Provided passage.
= = =

Op-Ed: Studying Muslim Anti-Semitism in America
Dr. Manfred GerstenfeldThe writer has been a long-term adviser on strategy issues to the boards...
“The 2014 ADL Global 100 Survey has spotlighted many aspects of contemporary anti-Semitism. Among them are the widespread anti-Semitic prejudices in the Muslim world. However, there are few studies providing detailed data on Muslim anti-Semitism. In 2009, I published the first North American study comparing levels of Muslim and Christian anti-Semitism.The sample size of each group was one hundred people. It was then compared to one hundred Jewish North Americans as a baseline.”
Steven Baum is an Albuquerque-based clinical psychologist who has been in private practice for over 30 years. He developed an interest in the psychology of genocide and then focused on the psychology of anti-Semitism during the next decade. He has published numerous articles and books on anti-Semitism, genocide and hate, and is the founder and editor of the Journal for the Study of Anti-Semitism.
“From the study, it became clear that the Muslims interviewed were more anti-Semitic than Christians in the United States and Canada. The average or mean test scores endorsing negative Jewish stereotypes – after statistically separating out anti-Israel sentiment items – were more than double those of North American Christians. When separating culture from religion, Arab Muslims came out as the most anti-Semitic. Arab Christians and Non-Arab Muslims from Bosnia and Pakistan were less so, yet still anti-Semitic. Mainstream North American Christians were not very anti-Semitic at all.
“Next I tried to statistically identify those key elements which were linked to the higher anti-Semitism scores. Christian anti-Semites were often people whose personal experience and identity had been threatened which created helplessness and increased anti-Semitism. By contrast, Muslims believed their group experience and group identity, i.e., their socio-cultural and religious worlds, were invariably threatened by Jews.
“There were exceptions however. A minority of Muslims scored low levels of anti-Semitism approximating the anti-Semitism rates of their Christian counterparts. The least anti-Semitic Muslims did not identify with their social and group sense of self, but with their more evolved individuated personal identity. They were less authoritarian, less conforming, less religious and more psychologically developed. These emotionally evolved Muslims did not view their religious group as facing Jewish threats and tended at times to be more sympathetic to Jews.

= = =

Exercises.
1. Answer the following about the op-ed.
(a) How many people were in the sample for each group in the 2009 study?
(b) In what city is Steven Baum based?
(c) When culture was separated from religion, which group came out as the most anti-Semitic?
2. Swap "Albuquerque" for "Santa Fe" and write out the op-ed between "Steven Baum is" and "Study of Anti-Semitism.", inclusive.
3. Carry the op-ed on Muslim anti-Semitism in America on past its last sentence.

Supplied material.
= = =

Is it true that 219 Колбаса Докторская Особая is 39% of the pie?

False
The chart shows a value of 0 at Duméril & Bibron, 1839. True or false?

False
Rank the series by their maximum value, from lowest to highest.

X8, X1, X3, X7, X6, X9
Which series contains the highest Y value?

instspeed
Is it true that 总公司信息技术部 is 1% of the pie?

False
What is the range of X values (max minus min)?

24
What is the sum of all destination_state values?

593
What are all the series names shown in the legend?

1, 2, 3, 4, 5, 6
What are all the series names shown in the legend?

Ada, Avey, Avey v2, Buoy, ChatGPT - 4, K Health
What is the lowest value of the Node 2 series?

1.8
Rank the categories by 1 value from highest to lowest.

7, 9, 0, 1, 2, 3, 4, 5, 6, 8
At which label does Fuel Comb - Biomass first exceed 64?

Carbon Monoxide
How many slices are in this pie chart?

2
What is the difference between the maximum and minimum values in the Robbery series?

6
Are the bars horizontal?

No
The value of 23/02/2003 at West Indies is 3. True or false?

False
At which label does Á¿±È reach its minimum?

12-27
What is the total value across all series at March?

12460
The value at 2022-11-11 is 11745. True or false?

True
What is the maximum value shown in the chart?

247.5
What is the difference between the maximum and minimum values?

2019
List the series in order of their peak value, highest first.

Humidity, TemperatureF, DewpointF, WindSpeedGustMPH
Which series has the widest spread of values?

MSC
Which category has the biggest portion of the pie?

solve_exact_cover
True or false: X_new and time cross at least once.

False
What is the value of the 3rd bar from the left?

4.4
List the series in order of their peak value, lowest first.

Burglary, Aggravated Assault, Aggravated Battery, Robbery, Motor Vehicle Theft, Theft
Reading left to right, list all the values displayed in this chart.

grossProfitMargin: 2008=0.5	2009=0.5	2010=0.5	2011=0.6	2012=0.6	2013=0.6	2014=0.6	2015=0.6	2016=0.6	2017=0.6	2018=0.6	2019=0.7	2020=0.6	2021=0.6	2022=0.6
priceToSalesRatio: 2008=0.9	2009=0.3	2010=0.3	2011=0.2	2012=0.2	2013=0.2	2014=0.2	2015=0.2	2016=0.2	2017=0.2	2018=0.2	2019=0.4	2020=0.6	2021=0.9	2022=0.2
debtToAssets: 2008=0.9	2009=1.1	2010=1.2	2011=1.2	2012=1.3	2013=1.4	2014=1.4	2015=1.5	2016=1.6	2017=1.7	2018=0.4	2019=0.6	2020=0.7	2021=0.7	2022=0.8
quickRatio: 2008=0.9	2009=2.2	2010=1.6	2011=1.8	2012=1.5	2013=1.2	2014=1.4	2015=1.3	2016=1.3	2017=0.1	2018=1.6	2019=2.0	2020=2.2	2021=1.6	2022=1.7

= = =

Results by task.
1.
(a) One hundred people.
(b) Albuquerque.
(c) Arab Muslims.

2.
Steven Baum is an Santa Fe-based clinical psychologist who has been in private practice for over 30 years. He developed an interest in the psychology of genocide and then focused on the psychology of anti-Semitism during the next decade. He has published numerous articles and books on anti-Semitism, genocide and hate, and is the founder and editor of the Journal for the Study of Anti-Semitism.

3.
"Such findings are consistent with studies of rescuers during the Holocaust and related genocides. If one excludes rescuers whose motives were financial or political, psychological examination found rescuers to come from more educated, more liberal-minded households, to be less conforming with traditional standards, more individuated, as well as more emotionally developed.
“In this study, most Muslims were strongly identified with their group and their culture's hatred of Jews. Whether one was Shia or Sunni, this made no difference when it came to anti-Semitism. Both groups hated Jews equally.
“The social beliefs of a nation may well be pathological and like superstitions, are often dismissed as fanciful and silly. But when such beliefs turn political and become supported by a state’s religion, its government and popular culture, the average person accepts the saturated social beliefs as real. Given the appropriate conditions, one may act on these beliefs in the future.
“Assimilation may include adopting their new culture's values, dress and style but does not eliminate well-entrenched beliefs like anti-Semitism. In my study, the Muslim’s anti-Semitic ratings did not show declines with more years of residence. There were even slight increases
“How developed one’s identity and personality are, appears to be a key factor in prejudice as well. In 2004, Belgian researchers Vassilis Saroglou and Philippe Galand began investigating group identities of 246 native and immigrant Mediterranean Muslim youths. The researchers found that Muslim immigrants differed from native-born Belgians on a series of psychological tests: Muslims were found to be highly religious, uninterested in exploring themselves and less open to new experiences. Not surprisingly, these traits correlated statistically with anti-Americanism.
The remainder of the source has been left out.